Data excerpts:

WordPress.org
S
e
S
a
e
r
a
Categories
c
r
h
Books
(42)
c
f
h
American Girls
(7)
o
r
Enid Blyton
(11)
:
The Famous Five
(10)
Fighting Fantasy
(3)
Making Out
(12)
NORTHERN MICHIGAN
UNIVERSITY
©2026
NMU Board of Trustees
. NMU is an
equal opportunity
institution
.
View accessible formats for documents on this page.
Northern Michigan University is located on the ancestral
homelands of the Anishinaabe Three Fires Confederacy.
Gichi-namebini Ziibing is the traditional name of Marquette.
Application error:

* * *

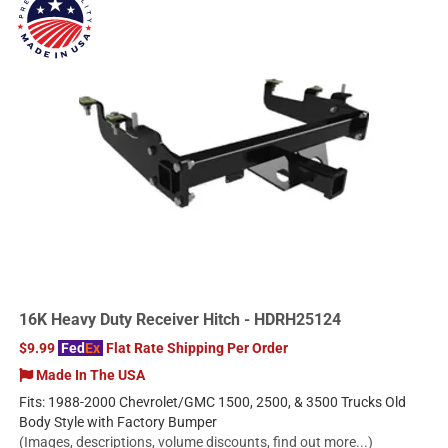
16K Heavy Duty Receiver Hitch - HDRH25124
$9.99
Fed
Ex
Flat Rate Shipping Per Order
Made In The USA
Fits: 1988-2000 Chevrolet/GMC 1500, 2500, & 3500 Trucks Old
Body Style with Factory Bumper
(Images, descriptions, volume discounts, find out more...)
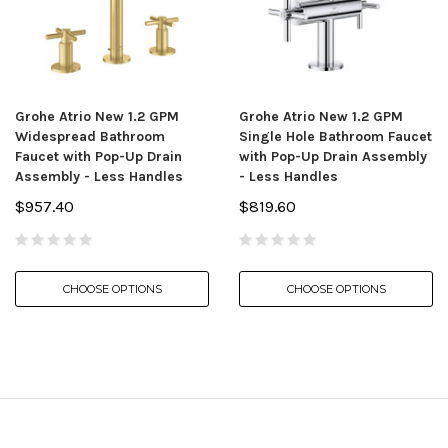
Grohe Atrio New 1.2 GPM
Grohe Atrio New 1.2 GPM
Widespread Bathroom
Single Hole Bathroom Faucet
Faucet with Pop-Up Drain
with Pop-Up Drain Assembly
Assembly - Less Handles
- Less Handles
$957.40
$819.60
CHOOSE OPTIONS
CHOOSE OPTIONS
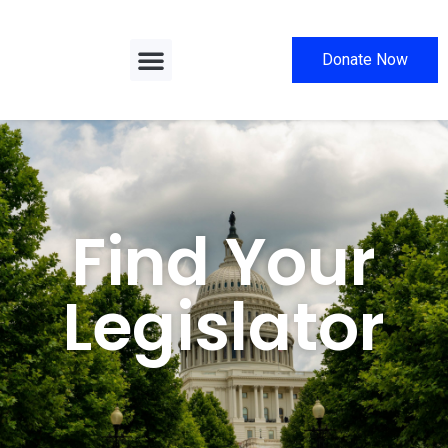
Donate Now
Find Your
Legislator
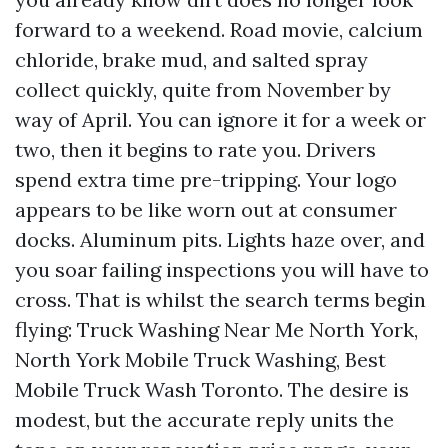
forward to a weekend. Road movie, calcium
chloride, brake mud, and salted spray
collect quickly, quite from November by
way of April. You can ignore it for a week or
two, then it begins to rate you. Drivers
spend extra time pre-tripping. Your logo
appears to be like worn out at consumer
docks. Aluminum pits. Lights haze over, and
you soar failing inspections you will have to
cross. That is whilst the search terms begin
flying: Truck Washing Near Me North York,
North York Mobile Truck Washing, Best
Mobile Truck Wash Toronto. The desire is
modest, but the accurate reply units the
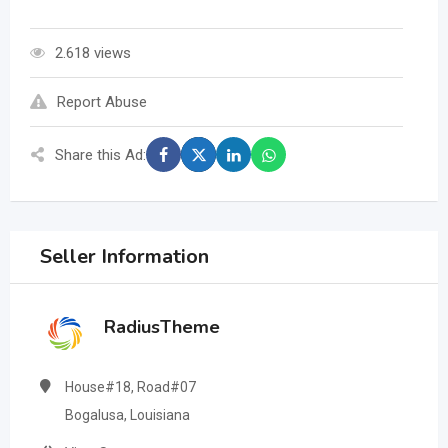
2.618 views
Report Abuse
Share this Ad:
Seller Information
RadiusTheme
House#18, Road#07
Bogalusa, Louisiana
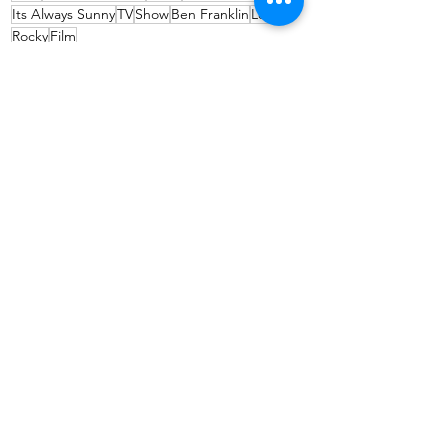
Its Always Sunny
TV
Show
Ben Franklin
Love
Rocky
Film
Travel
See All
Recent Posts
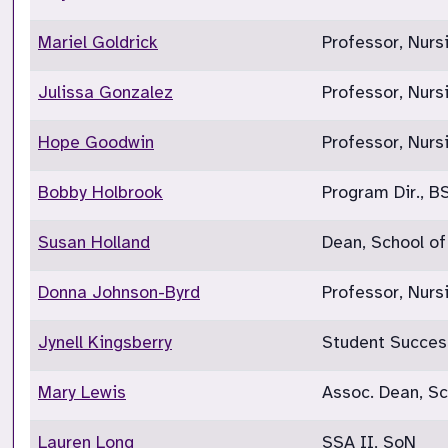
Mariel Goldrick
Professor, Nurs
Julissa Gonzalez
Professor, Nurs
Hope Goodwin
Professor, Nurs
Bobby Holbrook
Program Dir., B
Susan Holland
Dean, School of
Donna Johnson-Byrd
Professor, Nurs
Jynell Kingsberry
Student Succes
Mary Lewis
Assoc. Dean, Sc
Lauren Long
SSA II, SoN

> **Task item**
Your answer is the exact run of lines above from the one with "you soar failing inspections you will have to" through the one with "Assoc. Dean, Sc", both ends included, minus any picture.

> **Expected output**
you soar failing inspections you will have to
cross. That is whilst the search terms begin
flying: Truck Washing Near Me North York,
North York Mobile Truck Washing, Best
Mobile Truck Wash Toronto. The desire is
modest, but the accurate reply units the
2.618 views
Report Abuse
Share this Ad:
Seller Information
RadiusTheme
House#18, Road#07
Bogalusa, Louisiana
Its Always Sunny
TV
Show
Ben Franklin
Love
Rocky
Film
Travel
See All
Recent Posts
Mariel Goldrick
Professor, Nurs
Julissa Gonzalez
Professor, Nurs
Hope Goodwin
Professor, Nurs
Bobby Holbrook
Program Dir., B
Susan Holland
Dean, School of
Donna Johnson-Byrd
Professor, Nurs
Jynell Kingsberry
Student Succes
Mary Lewis
Assoc. Dean, Sc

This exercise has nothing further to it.